■ Collected data:
==============================
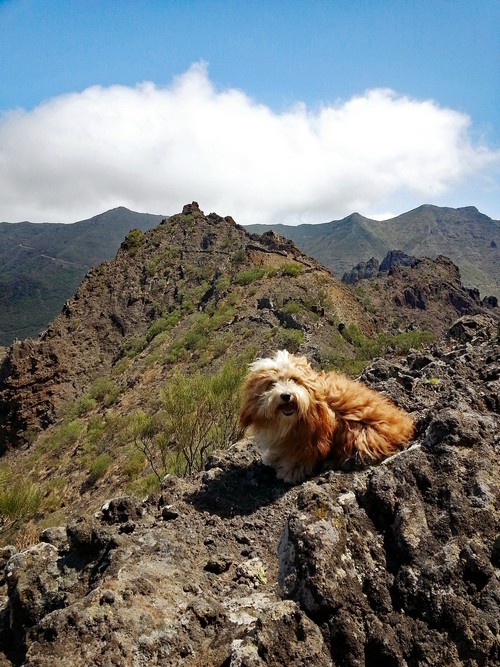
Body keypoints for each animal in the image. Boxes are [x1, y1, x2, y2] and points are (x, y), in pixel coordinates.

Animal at [239, 350, 414, 486]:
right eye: (272, 383)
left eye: (294, 379)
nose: (286, 395)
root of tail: (402, 424)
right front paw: (273, 457)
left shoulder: (312, 437)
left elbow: (300, 456)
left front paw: (290, 471)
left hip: (363, 434)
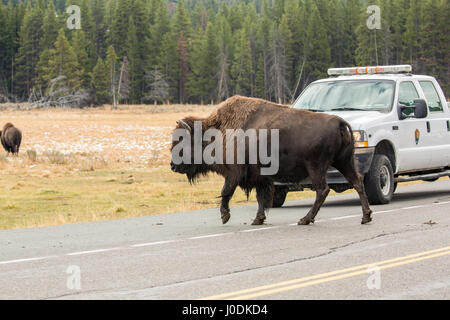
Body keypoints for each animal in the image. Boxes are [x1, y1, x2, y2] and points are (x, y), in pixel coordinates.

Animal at [170, 96, 372, 226]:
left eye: (182, 141)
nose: (172, 165)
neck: (217, 131)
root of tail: (339, 122)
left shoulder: (234, 173)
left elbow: (226, 192)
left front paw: (225, 217)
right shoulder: (260, 177)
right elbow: (262, 198)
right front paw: (257, 220)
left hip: (316, 167)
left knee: (322, 190)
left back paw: (305, 220)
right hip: (343, 162)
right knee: (357, 182)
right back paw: (366, 217)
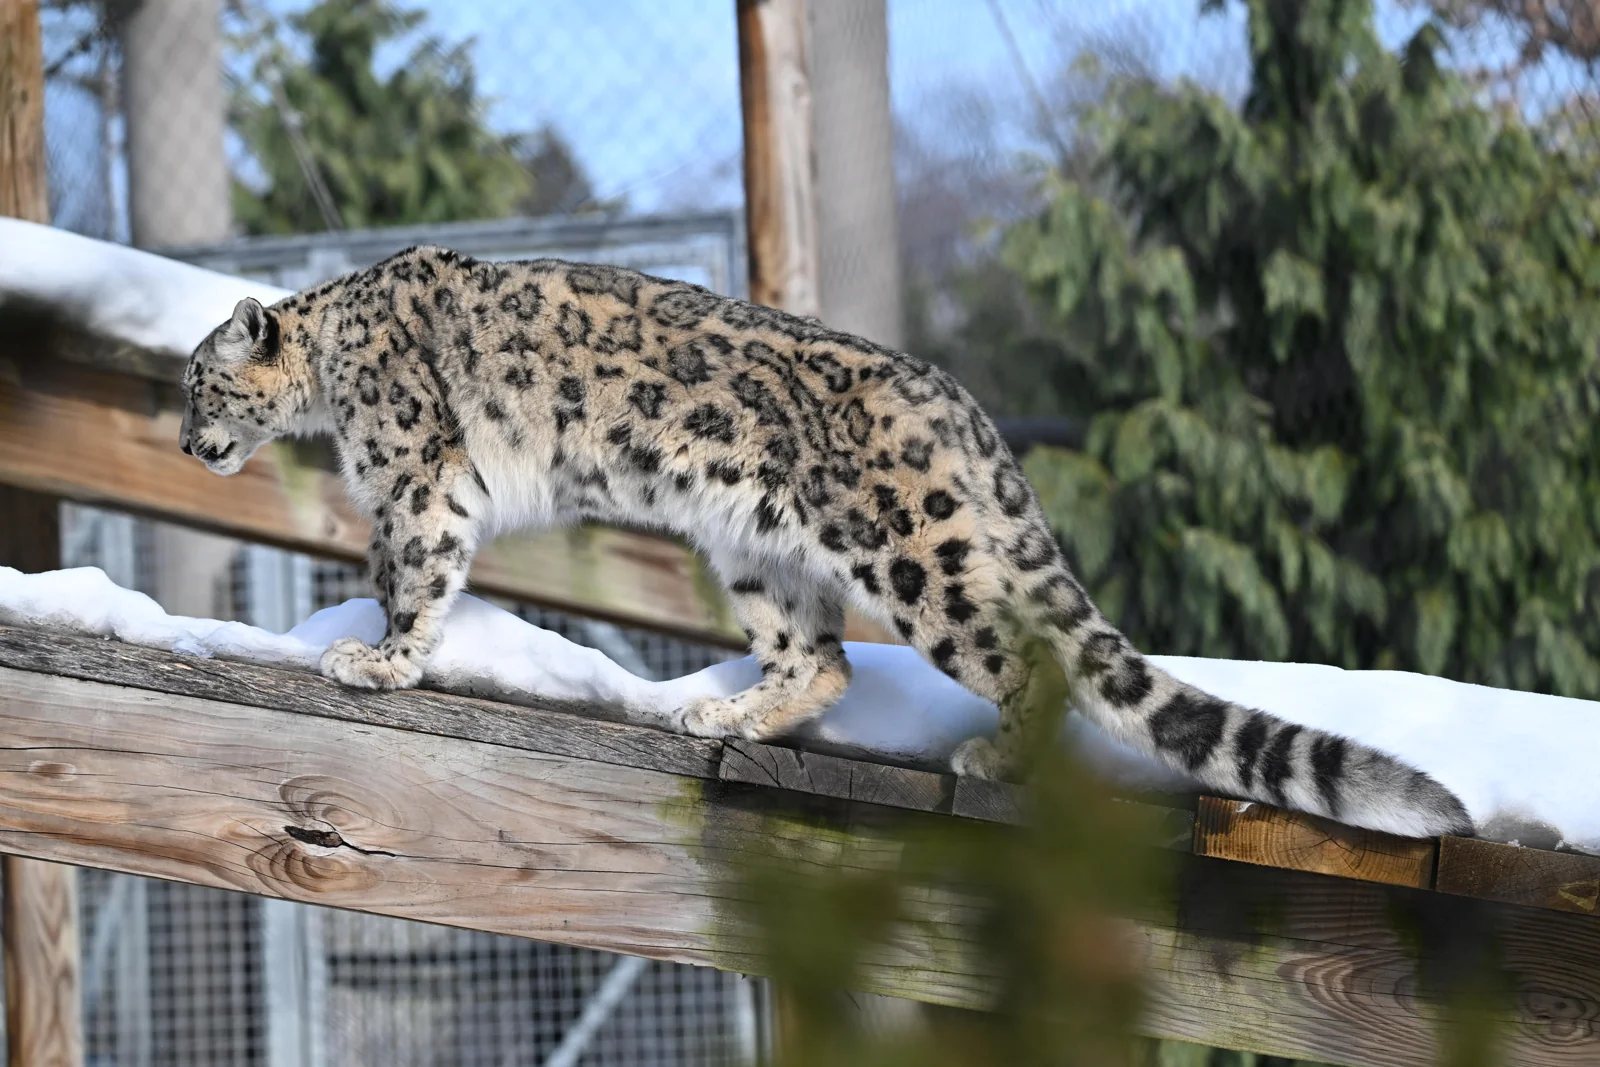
==============================
■ ACTIVITY: Print all the lines above again exactly, without any pictures.

■ PROBLEM SOLUTION:
Body keypoints for each animal in the image. Boxes are [x1, y1, x2, y2] and points are (x, y), in pixel coordinates.

Animal at [239, 350, 414, 486]:
right eye: (272, 383)
left eye: (294, 379)
nose: (286, 395)
root of tail: (402, 424)
right front paw: (273, 457)
left shoulder: (312, 437)
left elbow: (300, 456)
left front paw: (290, 471)
left hip: (363, 434)
Body keypoints for each animal in the image. Boxes are [x1, y1, x2, y2] and points are (x, y), in pixel coordinates.

Animal at [170, 96, 372, 226]:
left eye: (182, 141)
nose: (172, 165)
neck: (217, 131)
root of tail: (339, 122)
left shoulder: (234, 173)
left elbow: (226, 192)
left front paw: (225, 217)
right shoulder: (260, 177)
right elbow: (262, 198)
right front paw: (257, 220)
left hip: (316, 167)
left knee: (322, 190)
left back paw: (305, 220)
right hip: (343, 162)
right knee: (357, 182)
right back paw: (366, 217)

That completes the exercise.